Royal Jelly Helps Protect Cells From Damage Caused by Smoking

Cytoprotective Potential of Royal Jelly on Human Umbilical Vein Endothelial Cells Against Nicotine Toxicity via Catalase
European Journal of Medicinal Plants, Published 9th December 2012
Aims: To examine the cytoprotective effects and mechanisms of a royal jelly extract in protecting the human umbilical vein endothelial cells (HUVECs) from nicotine toxicity.
Study Design: Laboratory experimental tests.
Place and Duration of Study: Department of Physiology and Department of Surgery, Faculty of Medicine, Srinakharinwirot University, Bangkok 10110, Thailand, between June 2011 and February 2012.

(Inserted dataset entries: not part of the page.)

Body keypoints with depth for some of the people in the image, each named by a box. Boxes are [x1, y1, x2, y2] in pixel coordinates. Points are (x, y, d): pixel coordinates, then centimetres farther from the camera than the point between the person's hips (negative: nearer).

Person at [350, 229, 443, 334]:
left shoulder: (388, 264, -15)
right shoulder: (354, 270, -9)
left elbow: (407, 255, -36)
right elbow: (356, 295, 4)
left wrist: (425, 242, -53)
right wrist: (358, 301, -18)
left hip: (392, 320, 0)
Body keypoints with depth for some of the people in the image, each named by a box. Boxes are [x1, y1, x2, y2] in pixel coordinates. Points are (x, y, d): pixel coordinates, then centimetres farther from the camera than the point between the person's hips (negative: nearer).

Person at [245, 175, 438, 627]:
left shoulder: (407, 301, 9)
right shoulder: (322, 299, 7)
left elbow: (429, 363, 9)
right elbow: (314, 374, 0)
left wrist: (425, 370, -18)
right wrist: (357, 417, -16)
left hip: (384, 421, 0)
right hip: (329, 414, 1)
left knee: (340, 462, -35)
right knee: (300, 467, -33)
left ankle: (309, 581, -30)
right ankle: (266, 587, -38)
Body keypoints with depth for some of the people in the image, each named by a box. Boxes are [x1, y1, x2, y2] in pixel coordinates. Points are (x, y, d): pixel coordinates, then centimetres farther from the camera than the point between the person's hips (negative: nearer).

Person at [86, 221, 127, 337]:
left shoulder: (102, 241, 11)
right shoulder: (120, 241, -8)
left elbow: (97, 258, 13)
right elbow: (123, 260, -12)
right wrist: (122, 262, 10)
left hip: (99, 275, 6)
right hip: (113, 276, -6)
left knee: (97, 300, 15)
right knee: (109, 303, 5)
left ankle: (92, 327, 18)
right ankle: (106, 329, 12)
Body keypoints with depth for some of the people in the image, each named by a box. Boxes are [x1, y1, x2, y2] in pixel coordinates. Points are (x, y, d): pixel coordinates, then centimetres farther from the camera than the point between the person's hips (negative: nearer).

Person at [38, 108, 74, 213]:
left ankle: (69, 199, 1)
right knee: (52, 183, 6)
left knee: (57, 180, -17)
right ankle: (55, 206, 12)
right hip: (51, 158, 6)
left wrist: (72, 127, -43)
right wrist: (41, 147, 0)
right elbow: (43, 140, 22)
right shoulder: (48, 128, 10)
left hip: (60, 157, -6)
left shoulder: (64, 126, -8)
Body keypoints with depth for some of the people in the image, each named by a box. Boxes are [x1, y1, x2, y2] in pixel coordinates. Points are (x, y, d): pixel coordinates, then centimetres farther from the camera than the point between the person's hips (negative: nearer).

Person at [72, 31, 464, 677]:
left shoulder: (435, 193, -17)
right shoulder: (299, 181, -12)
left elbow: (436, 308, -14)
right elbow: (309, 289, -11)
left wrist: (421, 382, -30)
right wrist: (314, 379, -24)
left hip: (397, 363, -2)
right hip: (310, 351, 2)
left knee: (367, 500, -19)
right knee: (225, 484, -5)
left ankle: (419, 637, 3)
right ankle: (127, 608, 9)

Methodology: Cytotoxic assay of royal jelly to HUVECs was performed by using the 3-(4,5-dimethylthiazol,2-yl)-2,5-diphenyltetrazolium bromide (MTT) reagent. The cytoprotective effect was then investigated by examining the presence of vacuole-like structures in HUVECs exposed to nicotine 5 or 7.5 mM with and without royal jelly. Cells were stained with crystal violet and photographed under phase contrast microscope. mRNA levels of genes involved in intracellular antioxidant system, superoxide dismutase (SOD), catalase (CAT), glutathione peroxidase (GPX) and glutathione reductase (GSR) were confirmed by reverse transcription-polymerase chain reaction (RT-PCR). Catalase activity was also determined by examining peroxidative function.

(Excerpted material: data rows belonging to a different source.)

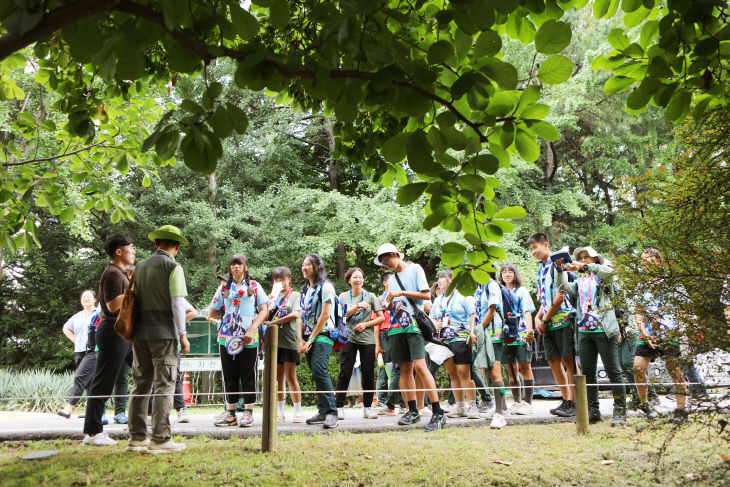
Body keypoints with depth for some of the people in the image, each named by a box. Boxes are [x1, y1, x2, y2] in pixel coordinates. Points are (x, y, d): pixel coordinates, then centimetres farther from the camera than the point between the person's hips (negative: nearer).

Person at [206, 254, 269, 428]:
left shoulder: (254, 286, 8)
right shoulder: (224, 287, 15)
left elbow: (264, 311, 1)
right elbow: (216, 310, 19)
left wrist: (252, 330, -8)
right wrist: (210, 313, 0)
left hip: (249, 339, -2)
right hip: (226, 338, 2)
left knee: (248, 376, 1)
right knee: (229, 376, 6)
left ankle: (248, 413, 9)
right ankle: (230, 413, 13)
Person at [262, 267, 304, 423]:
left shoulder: (295, 295, 3)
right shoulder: (274, 296, 17)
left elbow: (294, 315, -12)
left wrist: (272, 323, -11)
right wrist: (270, 299, -5)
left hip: (288, 341, -4)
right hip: (274, 341, 5)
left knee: (290, 377, -4)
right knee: (277, 378, 6)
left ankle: (298, 411, 2)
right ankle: (280, 412, 13)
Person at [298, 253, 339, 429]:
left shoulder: (325, 287, -5)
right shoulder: (305, 290, 19)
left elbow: (325, 315, -12)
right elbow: (301, 316, 16)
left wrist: (311, 339, -12)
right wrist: (301, 339, 2)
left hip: (322, 335, -8)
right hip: (308, 338, 8)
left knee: (319, 372, -21)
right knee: (316, 375, 8)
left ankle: (331, 412, -20)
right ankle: (323, 412, 13)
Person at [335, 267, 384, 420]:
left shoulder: (370, 296, 8)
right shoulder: (343, 296, 9)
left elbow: (381, 317, 5)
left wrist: (365, 324, -8)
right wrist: (358, 306, -13)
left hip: (367, 339, 1)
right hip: (348, 338, 0)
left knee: (368, 374, 1)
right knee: (345, 373, -4)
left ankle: (368, 407, 10)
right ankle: (339, 407, 1)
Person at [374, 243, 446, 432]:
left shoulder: (415, 269, 4)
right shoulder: (393, 278, 22)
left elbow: (427, 295, -5)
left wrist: (402, 293, -10)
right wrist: (388, 305, 2)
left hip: (414, 324, -7)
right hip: (397, 327, 7)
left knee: (420, 366, -17)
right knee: (405, 368, 5)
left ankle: (438, 413, -16)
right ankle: (413, 411, 12)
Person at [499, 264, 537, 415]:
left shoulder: (522, 291, 9)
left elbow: (527, 312, 0)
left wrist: (530, 330, -15)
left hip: (521, 333, -4)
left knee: (525, 366, -8)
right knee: (511, 369, 3)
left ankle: (527, 402, -5)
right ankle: (517, 402, 9)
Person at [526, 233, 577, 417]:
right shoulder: (541, 269, 20)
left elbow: (560, 296, -13)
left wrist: (545, 319, -9)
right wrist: (538, 318, 7)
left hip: (563, 318, -9)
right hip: (549, 323, 9)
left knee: (569, 360, -6)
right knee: (553, 361, 9)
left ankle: (574, 403, -2)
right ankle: (566, 400, 18)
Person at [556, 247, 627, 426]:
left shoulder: (602, 275, 6)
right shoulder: (579, 282, 19)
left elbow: (609, 271, -17)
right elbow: (563, 287, 4)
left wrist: (585, 266, -24)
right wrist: (559, 270, -10)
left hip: (604, 330, -5)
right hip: (584, 331, 5)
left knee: (613, 371, -5)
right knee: (587, 373, 6)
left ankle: (620, 411, 0)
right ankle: (593, 410, 14)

Results: Vacuole-like structures were found in the cytoplasm of HUVECs exposed to 5 mM nicotine and higher. Royal jelly alone at the concentrations lower than 2 mg/ml did not affect the structure or the survival rate of HUVECs after 1, 4, and 7 days of treatment. For cytoprotective effect, royal jelly 1-4 mg/ml mixed with 5 mM nicotine could obviously decrease the numbers of cells containing vacuole-like structures in the cytoplasm of HUVECs with the dose- and time-dependent fashion. The catalase mRNA levels and catalase activity in HUVECs exposed to 5 mM nicotine decreased significantly, but recovered when the cells were treated with royal jelly.

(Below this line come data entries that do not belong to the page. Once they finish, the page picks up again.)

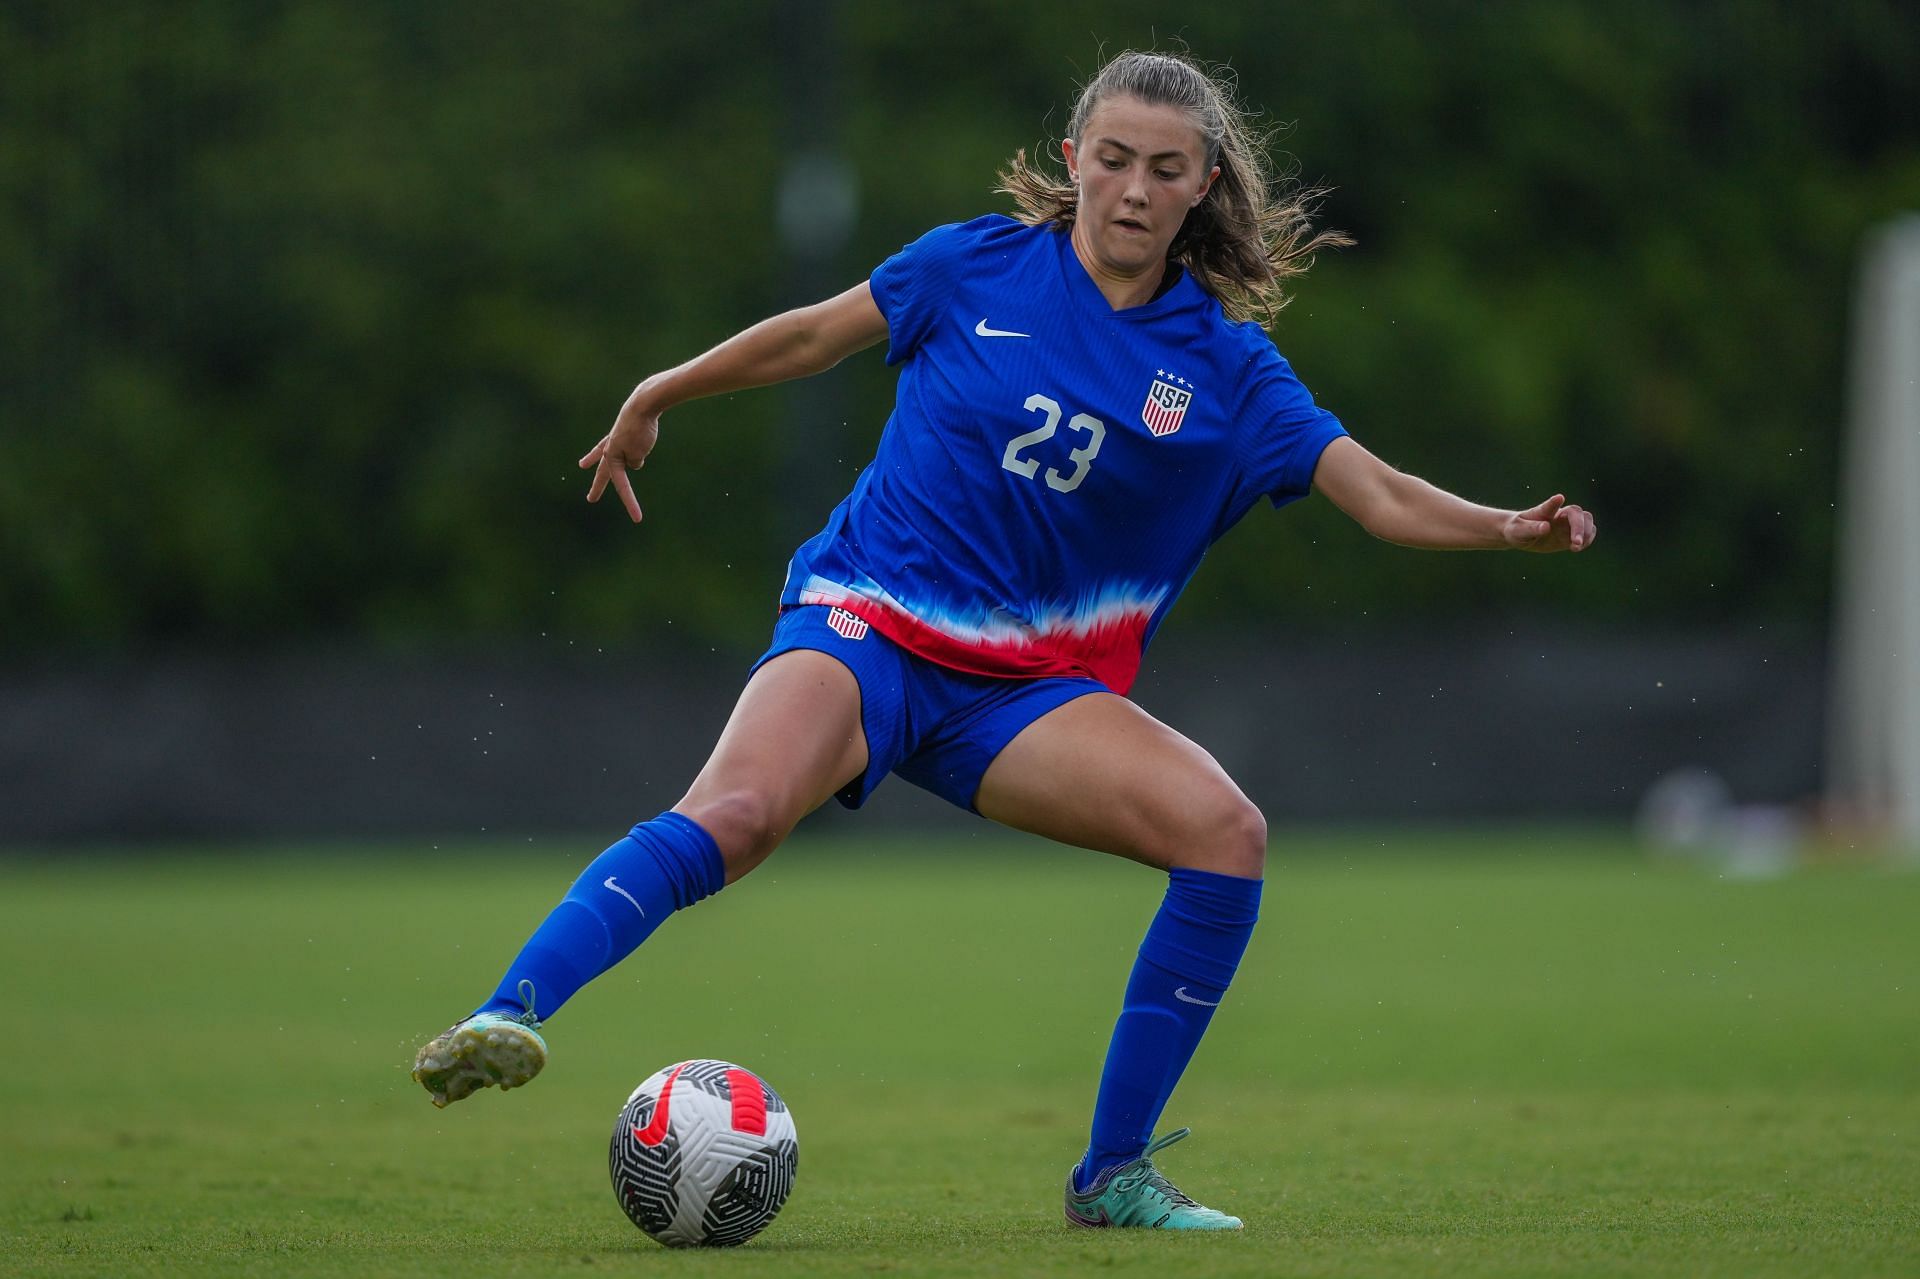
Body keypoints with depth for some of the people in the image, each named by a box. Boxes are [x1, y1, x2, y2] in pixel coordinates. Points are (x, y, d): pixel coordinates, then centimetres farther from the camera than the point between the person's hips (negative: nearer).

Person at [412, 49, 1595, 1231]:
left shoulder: (1225, 367, 4)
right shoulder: (975, 269, 0)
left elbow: (1378, 494, 0)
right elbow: (811, 336, 14)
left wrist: (1505, 527, -18)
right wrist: (655, 399, 22)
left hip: (1030, 689, 3)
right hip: (867, 623, -3)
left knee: (1225, 832, -21)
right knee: (736, 812, -34)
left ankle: (1114, 1174, -10)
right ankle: (505, 1021, -41)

Conclusion: Royal jelly can be safety applied to endothelial cells even at high doses. Royal jelly is able to attenuate the abnormal vacuole-like structures induced in endothelial cell cytoplasm when exposed to nicotine. Further investigation of antioxidant gene expression showed that the mechanism possibly involves a reduction of oxidative stress via an up-regulation of catalase. Besides the supplementary food, royal jelly could be useful for endothelial cell protection from nicotine toxicity found in smoking or nicotine addiction.